Moody calls this technique the “big carrot, big stick” approach.

“You have the opportunity to virtually get rid of your felony convictions, and that’s the big carrot,” Moody said. “And the big stick is that if you don’t, you go to state prison.”

Someone Kinney recently arrested in Oswego County had three bricks of heroin. The man was on a treatment program for addiction and claimed he was clean for over eight months, but he started selling heroin and got addicted to the money.

“He was selling heroin knowing the effects of it, and I questioned him of that,” Kinney said. “He didn’t have an answer.”

Heroin has what are referred to as “stamps,” which is a way of marketing for the dealers. If someone buys heroin with a certain stamp on it and he or she likes it, they know they can go back to the dealer and ask for that stamp.

Some heroin bags look like parchment paper, and are slightly see-through, while others look like plastic sandwich bags. Some of the stamps on the bags include: “Arm & Hammer,” with an arm and hammer symbol; “Safe Trip,” with an airplane ascending on it; “Stone Age,” with a cartoon character; “777” in red letters; “Deadman Walking”; “Section 8”; “Soul Tape”; “Versace” and “Grave Digger.”

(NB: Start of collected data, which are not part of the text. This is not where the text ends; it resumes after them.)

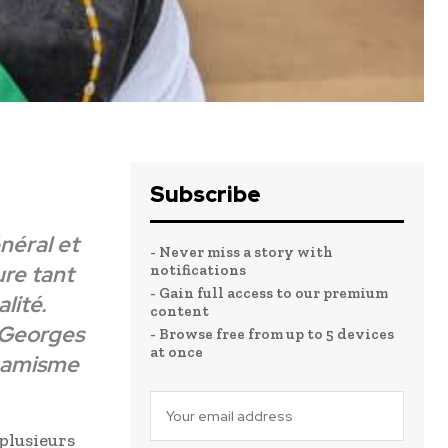
Subscribe
néral et
- Never miss a story with
ure tant
notifications
- Gain full access to our premium
lité.
content
i Georges
- Browse free from up to 5 devices
at once
ynamisme
 plusieurs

“Believe it or not, I’ve had informants tell me that when someone overdoses and it’s associated with that stamp, people want that stamp,” Kinney said.

To combat the issue of heroin in Oswego County, drug enforcement agencies are attempting to find the sources supplying the community with heroin. The county is working on judicial diversion programs and is educating adolescent people in schools and treatment facilities on the drug.